What you have to do:
Where the word "Design" shows up in the entries below, please copy the whole line.

Excerpts from a dataset
◆ ◆ ◆ ◆ ◆
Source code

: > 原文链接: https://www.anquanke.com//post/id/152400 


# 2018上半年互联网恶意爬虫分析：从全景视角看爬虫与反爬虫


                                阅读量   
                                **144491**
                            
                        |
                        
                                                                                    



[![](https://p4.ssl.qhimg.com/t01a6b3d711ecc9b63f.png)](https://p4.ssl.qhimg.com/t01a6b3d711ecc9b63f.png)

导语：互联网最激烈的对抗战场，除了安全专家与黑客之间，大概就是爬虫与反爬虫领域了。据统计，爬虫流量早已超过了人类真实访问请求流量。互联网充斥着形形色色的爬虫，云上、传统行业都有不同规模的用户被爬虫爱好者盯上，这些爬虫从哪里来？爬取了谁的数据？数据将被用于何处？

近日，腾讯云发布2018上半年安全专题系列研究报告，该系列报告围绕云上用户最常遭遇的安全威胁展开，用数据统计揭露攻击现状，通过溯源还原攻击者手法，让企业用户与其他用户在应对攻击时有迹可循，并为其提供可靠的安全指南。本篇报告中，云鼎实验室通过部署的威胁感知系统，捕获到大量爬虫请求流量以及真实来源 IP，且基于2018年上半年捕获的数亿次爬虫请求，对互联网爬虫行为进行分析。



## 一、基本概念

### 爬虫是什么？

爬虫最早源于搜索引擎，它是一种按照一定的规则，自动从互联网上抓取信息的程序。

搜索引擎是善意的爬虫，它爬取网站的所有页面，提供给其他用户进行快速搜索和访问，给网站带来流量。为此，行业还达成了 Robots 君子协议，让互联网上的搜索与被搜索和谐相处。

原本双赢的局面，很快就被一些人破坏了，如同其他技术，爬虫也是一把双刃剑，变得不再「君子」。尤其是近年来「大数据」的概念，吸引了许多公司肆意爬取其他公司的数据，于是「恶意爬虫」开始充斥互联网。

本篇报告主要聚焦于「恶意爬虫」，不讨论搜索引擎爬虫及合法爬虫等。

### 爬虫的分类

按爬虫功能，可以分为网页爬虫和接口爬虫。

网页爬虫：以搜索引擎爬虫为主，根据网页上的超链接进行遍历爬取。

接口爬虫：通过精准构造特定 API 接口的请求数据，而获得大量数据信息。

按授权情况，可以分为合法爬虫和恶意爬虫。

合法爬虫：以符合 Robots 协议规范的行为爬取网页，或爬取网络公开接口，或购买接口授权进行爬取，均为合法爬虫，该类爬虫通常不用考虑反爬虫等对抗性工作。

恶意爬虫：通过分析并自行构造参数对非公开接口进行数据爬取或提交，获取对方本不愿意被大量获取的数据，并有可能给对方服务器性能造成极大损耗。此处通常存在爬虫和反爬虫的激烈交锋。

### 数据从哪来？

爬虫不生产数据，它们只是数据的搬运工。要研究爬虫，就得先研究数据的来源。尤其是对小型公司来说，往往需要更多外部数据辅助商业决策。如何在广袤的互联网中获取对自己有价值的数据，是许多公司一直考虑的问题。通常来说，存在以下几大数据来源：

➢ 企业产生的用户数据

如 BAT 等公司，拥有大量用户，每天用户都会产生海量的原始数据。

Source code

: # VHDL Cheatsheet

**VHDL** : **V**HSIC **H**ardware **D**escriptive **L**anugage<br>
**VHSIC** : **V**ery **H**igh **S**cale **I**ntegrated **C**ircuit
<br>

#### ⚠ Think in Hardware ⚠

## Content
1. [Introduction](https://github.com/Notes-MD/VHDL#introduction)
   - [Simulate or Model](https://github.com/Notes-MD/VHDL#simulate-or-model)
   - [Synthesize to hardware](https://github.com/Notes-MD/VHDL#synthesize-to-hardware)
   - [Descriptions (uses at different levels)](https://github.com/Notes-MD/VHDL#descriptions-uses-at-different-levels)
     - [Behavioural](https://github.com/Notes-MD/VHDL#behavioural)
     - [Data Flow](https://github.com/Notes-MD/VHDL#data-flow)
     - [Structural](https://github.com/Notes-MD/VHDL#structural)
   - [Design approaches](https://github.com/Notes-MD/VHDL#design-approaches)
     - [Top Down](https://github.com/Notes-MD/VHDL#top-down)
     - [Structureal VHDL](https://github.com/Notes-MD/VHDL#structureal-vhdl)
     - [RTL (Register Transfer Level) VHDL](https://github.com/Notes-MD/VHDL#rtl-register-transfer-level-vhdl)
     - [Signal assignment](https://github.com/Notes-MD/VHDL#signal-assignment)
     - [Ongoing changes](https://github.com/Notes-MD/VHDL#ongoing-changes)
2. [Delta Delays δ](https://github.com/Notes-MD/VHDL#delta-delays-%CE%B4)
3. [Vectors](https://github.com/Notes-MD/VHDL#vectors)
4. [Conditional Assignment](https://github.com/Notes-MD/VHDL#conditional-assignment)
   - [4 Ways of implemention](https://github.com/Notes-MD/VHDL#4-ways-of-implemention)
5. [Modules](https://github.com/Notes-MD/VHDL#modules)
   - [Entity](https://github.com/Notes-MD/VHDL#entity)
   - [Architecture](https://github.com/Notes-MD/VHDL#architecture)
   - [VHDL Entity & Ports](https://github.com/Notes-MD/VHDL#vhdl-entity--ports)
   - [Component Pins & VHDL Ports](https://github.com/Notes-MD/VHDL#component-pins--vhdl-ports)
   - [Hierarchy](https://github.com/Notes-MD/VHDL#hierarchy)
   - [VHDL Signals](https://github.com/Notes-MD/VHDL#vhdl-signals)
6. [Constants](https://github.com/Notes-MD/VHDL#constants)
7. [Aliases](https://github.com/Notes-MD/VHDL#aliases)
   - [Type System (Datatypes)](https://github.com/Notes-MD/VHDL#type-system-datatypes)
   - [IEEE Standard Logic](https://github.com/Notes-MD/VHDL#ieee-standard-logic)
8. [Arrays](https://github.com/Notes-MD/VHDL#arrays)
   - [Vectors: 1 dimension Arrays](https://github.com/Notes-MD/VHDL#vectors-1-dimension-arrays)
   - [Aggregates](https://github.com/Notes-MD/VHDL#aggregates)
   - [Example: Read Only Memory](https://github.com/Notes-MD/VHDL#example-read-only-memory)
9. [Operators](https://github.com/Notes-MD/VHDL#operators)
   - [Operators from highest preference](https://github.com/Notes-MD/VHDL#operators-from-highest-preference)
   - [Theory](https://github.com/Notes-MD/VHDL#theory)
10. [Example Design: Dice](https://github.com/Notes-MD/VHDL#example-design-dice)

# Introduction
◆ ◆ ◆ ◆ ◆
Answer to the problem:
   - [Design approaches](https://github.com/Notes-MD/VHDL#design-approaches)
10. [Example Design: Dice](https://github.com/Notes-MD/VHDL#example-design-dice)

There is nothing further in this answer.